The hostage crisis has caused many Jews the world over to once again have heightened concerns for synagogue security, as congregation leadership weighs how to balance personal safety with the Jewish commandment to “welcome the stranger.”
“It’s such a random occurrence, and the percentages are so low” of an antisemitic incident occuring at services, he said.
“I have literally led thousands and thousands of services at Congregation Beth Israel, and this was the first time we had such a traumatic incident,” Cytron-Walker said.
At the same time, the rabbi acknowledged, “We have to be hospitable and we have to be secure. And we have to find ways to strike that balance.”
Smaller congregations such as Beth Israel, he noted, don’t have the means to hire security officers for every service, particularly when, as in Saturday’s Shabbat morning service, they attract so few people.
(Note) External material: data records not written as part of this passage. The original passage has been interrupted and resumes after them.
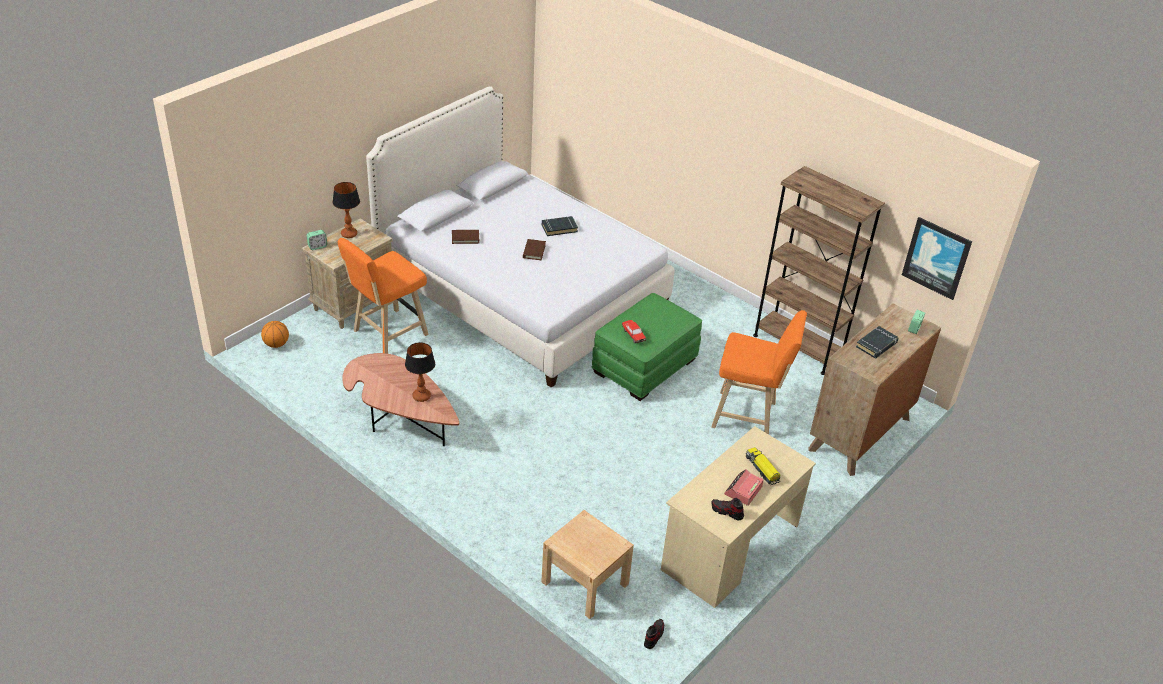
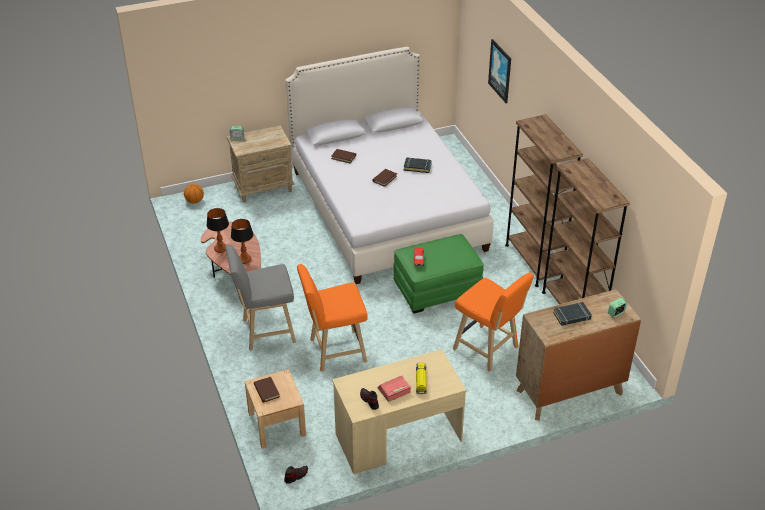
camera: 30 degrees right, 0 degrees up
(349, 234) = (264, 134): table lamp -> table lamp (220, 249)
(387, 334) = (270, 215): orange stool -> orange stool (334, 351)
(487, 477) = (265, 331): none -> grey stool
(579, 545) = (266, 391): none -> brown book
(720, 305) = (533, 262): none -> brown bookcase
(936, 257) = (658, 259): picture -> picture (500, 71)

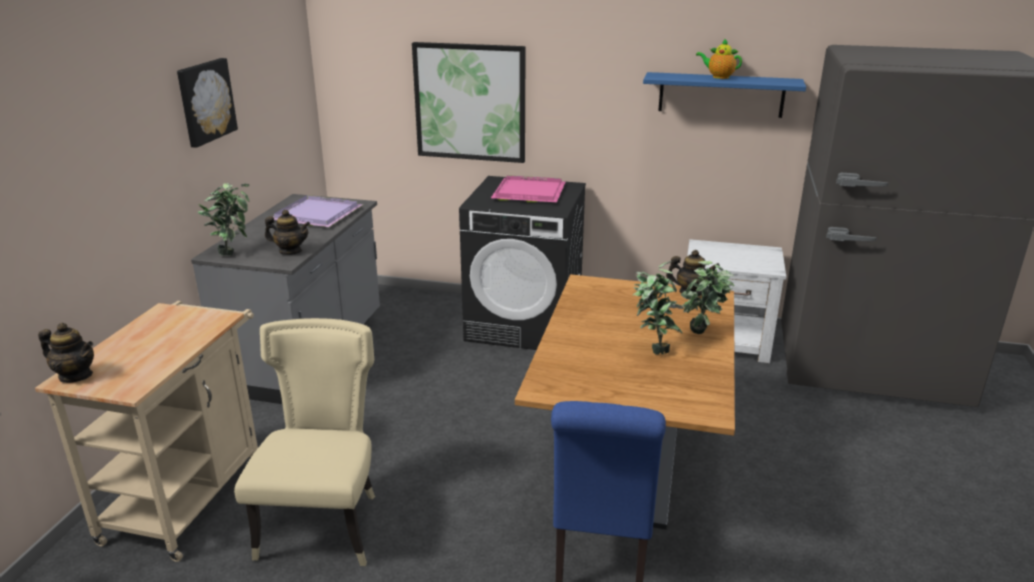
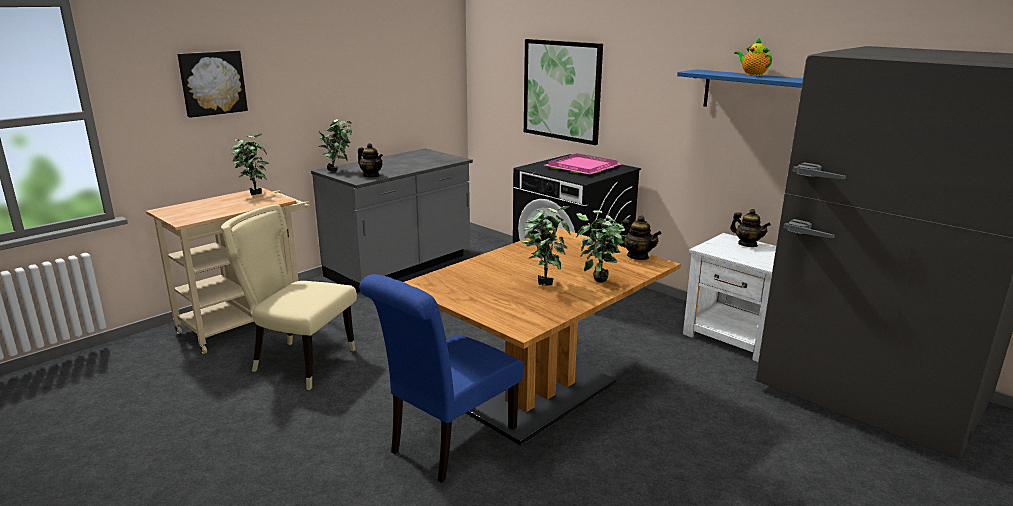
camera: 30 degrees right, 5 degrees down
(76, 376) = (170, 210): teapot -> teapot (747, 244)
(165, 316) = (254, 193): none -> potted plant
(205, 101) = (345, 63): picture -> picture (212, 83)
(315, 215) = (419, 160): purple tray -> none
(325, 524) = (299, 362): beige chair -> beige chair turned 105 degrees counterclockwise

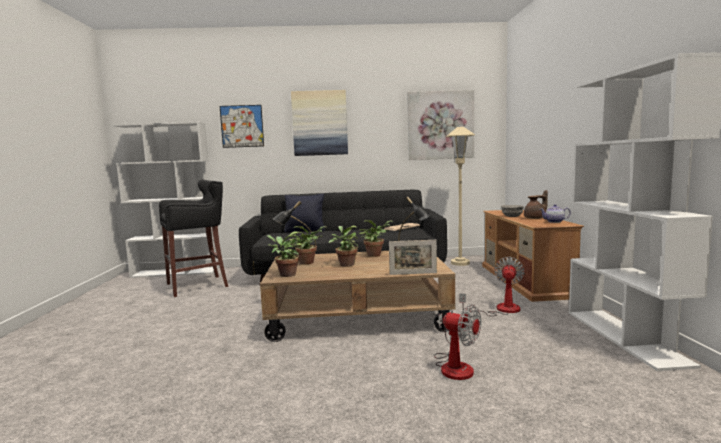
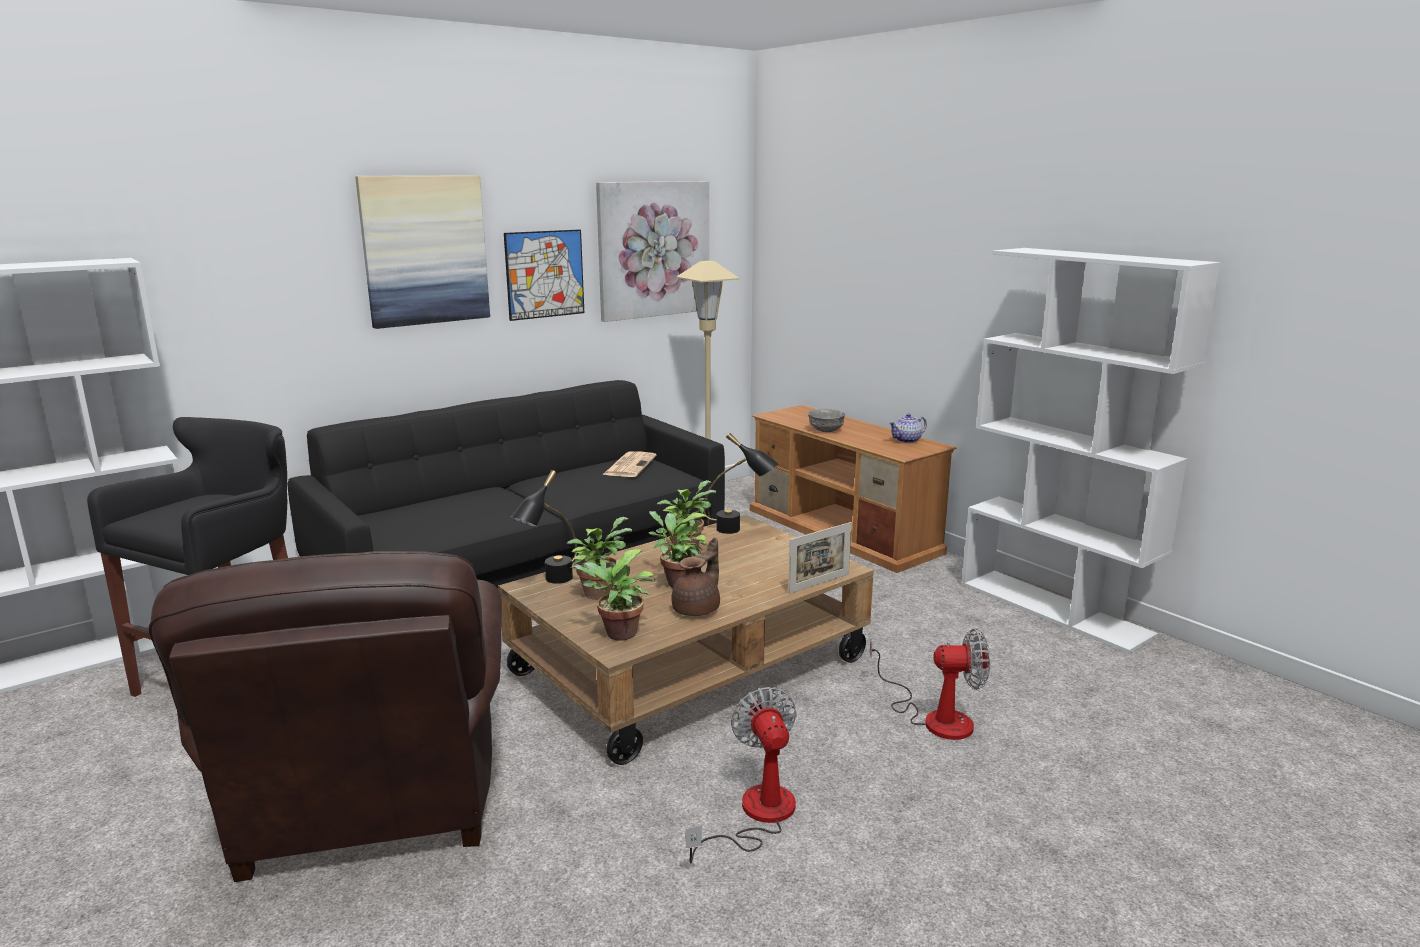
camera: 35 degrees left, 10 degrees up
(174, 328) = (370, 803): none -> brown armchair
(242, 126) = (235, 262): picture -> picture (545, 274)
(305, 231) = (437, 499): black pillow -> none
(500, 310) = (877, 599): fan -> fan (756, 816)
(535, 218) = (867, 433): brown teapot -> brown teapot (698, 609)

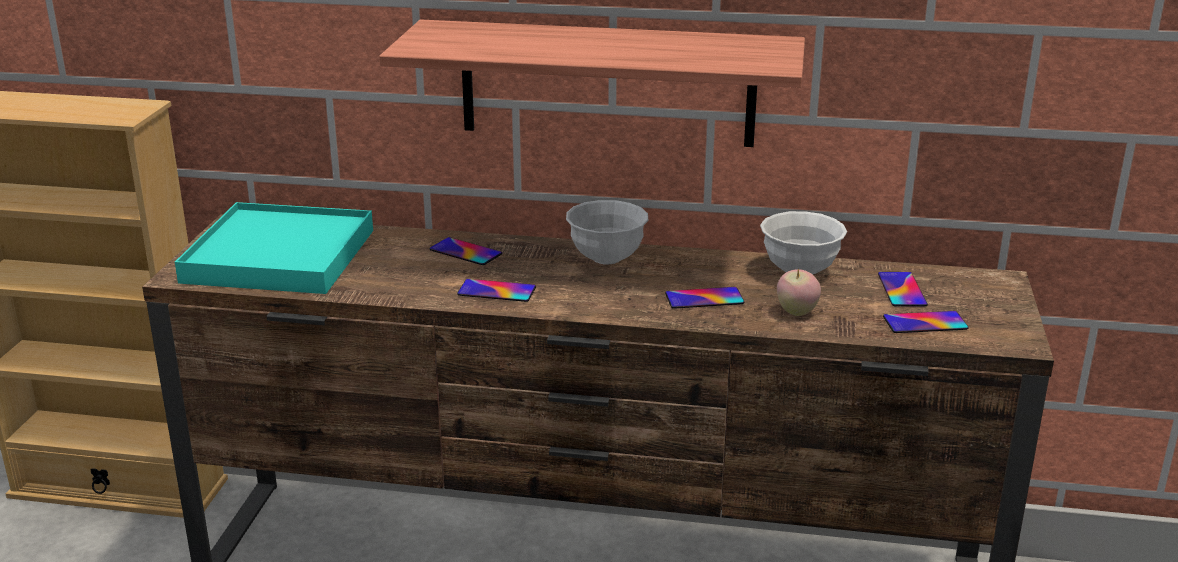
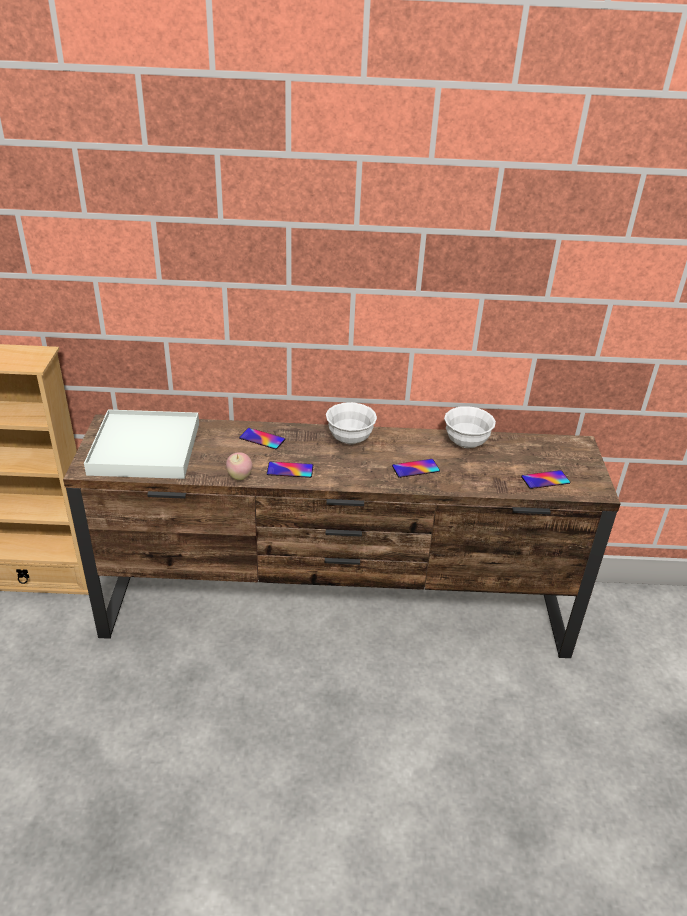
camera: 10 degrees left, 10 degrees up
(280, 256) = (145, 449): turquoise tray -> white tray
(607, 83) = (349, 333): shelf -> none
(796, 312) = (471, 476): apple -> apple (239, 477)
(901, 290) = (527, 455): phone -> none

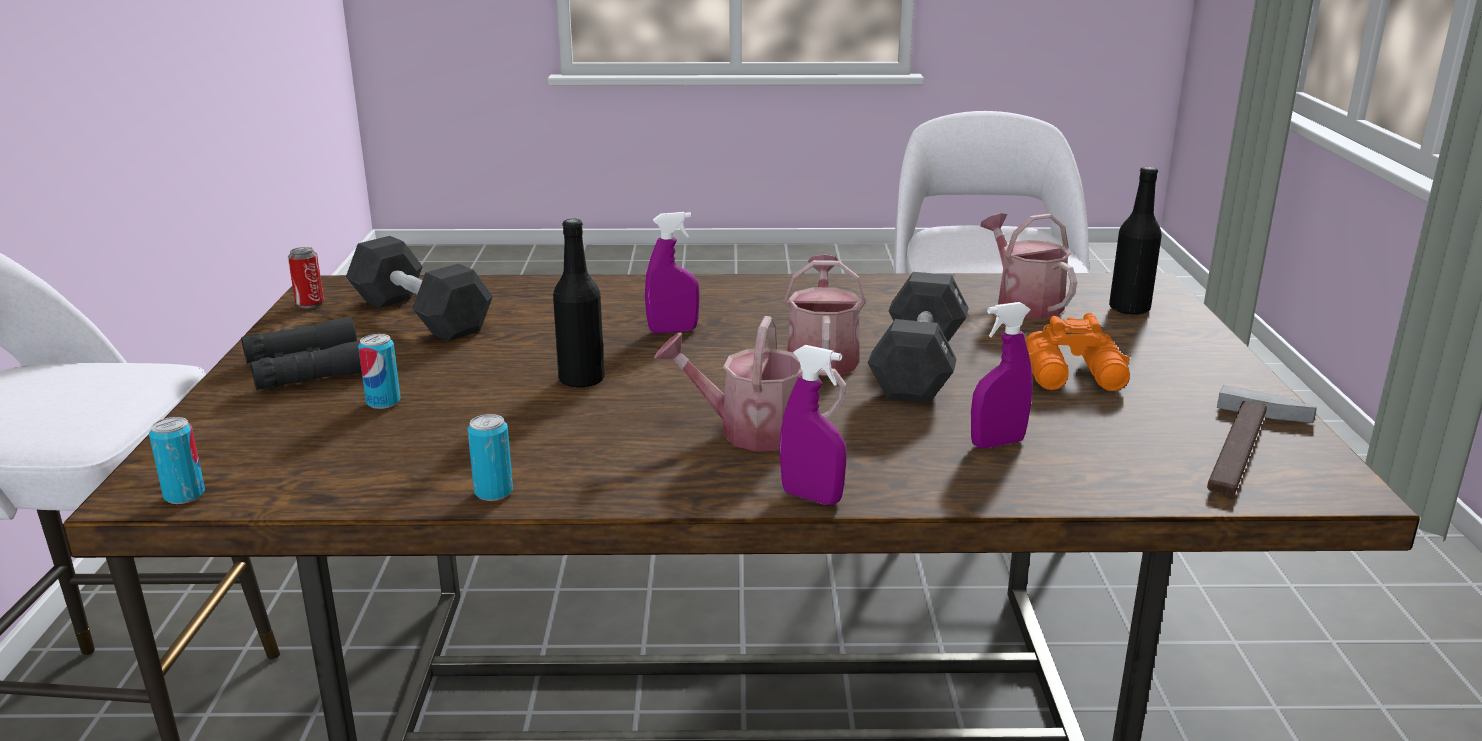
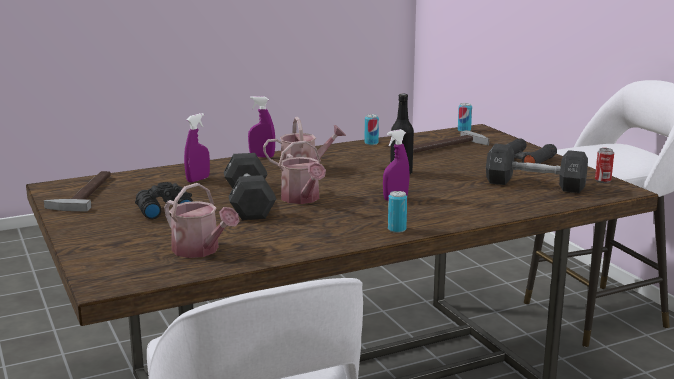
camera: 155 degrees right, 5 degrees down
(359, 436) = (447, 147): none -> hammer
(383, 402) = (463, 155): can -> can (397, 229)
(1075, 377) = (163, 210): orange binoculars -> black binoculars
(1129, 309) = (125, 258): black bottle -> none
Only four people were in the building Saturday morning when the attack began.
Cytron-Walker instead encouraged synagogue leaders and congregants alike to undergo security training akin to drills he had run with the Anti-Defamation League and Secure Community Network in recent months — exercises that he has credited with saving his life.
Doing that training, Cytron-Walker said, helped him assess the risks of Saturday’s situation even as he was able to attend to what he initially thought was an innocuous visitor.
“While I was providing hospitality, I was also analyzing the situation,” he said, while acknowledging that he had been thrown off initially because the assailant’s behavior at first didn’t match the training. “This guy didn’t exhibit the nervousness, the looking in all different directions. He looked me in the eye. … I didn’t see any of the things that indicated falseness in that initial encounter.”
What congregations cannot do, the rabbi emphasized, is cease welcoming the stranger.
“I’ve welcomed people into the congregation that don’t look like your stereotypical visitor to a Jewish synagogue, over and over and over again,” he said. “And people are looking to pray. People are looking for community. And they’re asking the question, ‘Do I belong?’ And we need to stress to them, and the whole community has to be able to stress to them, that yes — you belong.”
One of the most visible ways the congregation has worked to heal itself was with a special service Monday evening, at which Cytron-Walker stood on the bimah next to synagogue leaders and preached directly to his congregation, as well as the broader community — a show of unity, healing and love, regardless of any internal strife.
Cytron-Walker said the service “was really valuable for me, to be able to stand and see so many — not just my congregation, but also so many other people in the community that I care about, that I love.”
Asked whether the events of the past week have changed the dynamics of the congregation at all, the rabbi said, “That sense of unity, it usually lasts for a little while. But let’s be realistic, right?”
He added, “We need to be able to know that ‘kol arevim zeh bazeh,’ that each of us are responsible for one another. And if we can live that value, beyond any other disagreements that we may be experiencing, then, I mean, that’s the space that we need to live in. That’s the value that we need to live.”